• _Task objective_
Give every line of the material back exactly, images removed.

• _Information supplied_
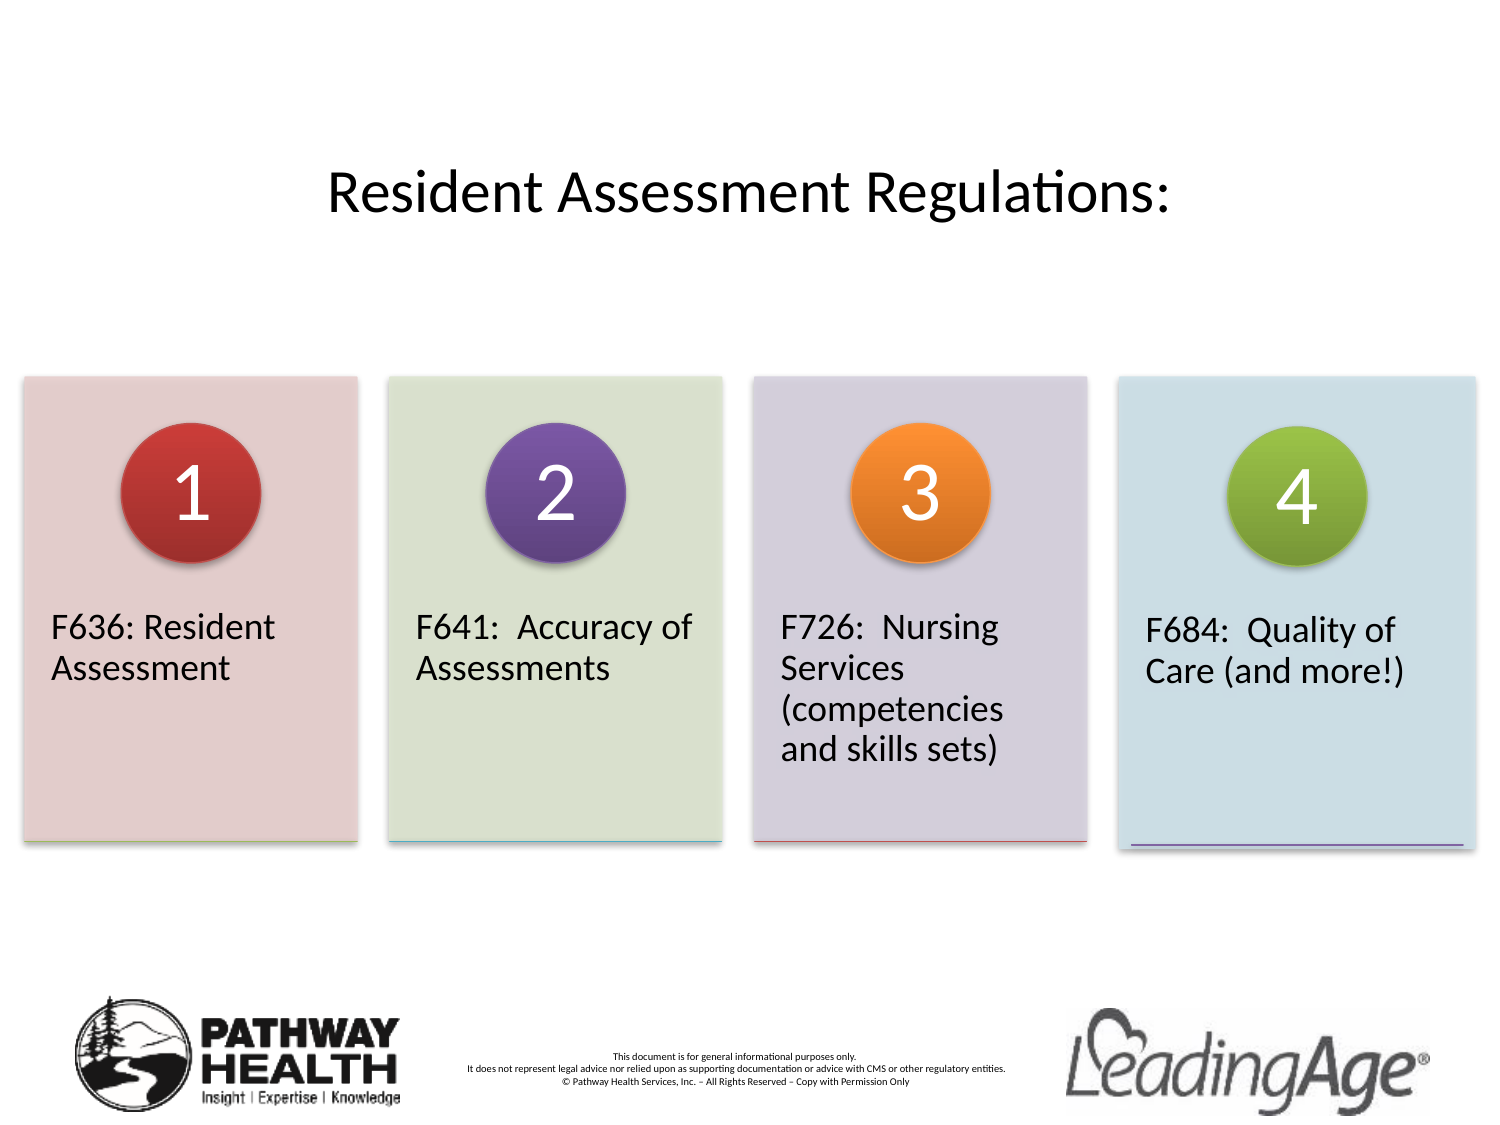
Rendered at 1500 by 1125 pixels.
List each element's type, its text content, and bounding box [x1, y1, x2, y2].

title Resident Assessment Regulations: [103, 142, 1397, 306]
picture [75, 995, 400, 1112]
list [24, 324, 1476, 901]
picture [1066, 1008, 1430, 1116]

• _Your response_
Rendered at 1500 by 1125 pixels.
List each element's type, its text content, and bounding box [x1, y1, x2, y2].

title Resident Assessment Regulations: [103, 142, 1397, 306]
picture [75, 995, 400, 1112]
list [24, 324, 1476, 901]
picture [1066, 1008, 1430, 1116]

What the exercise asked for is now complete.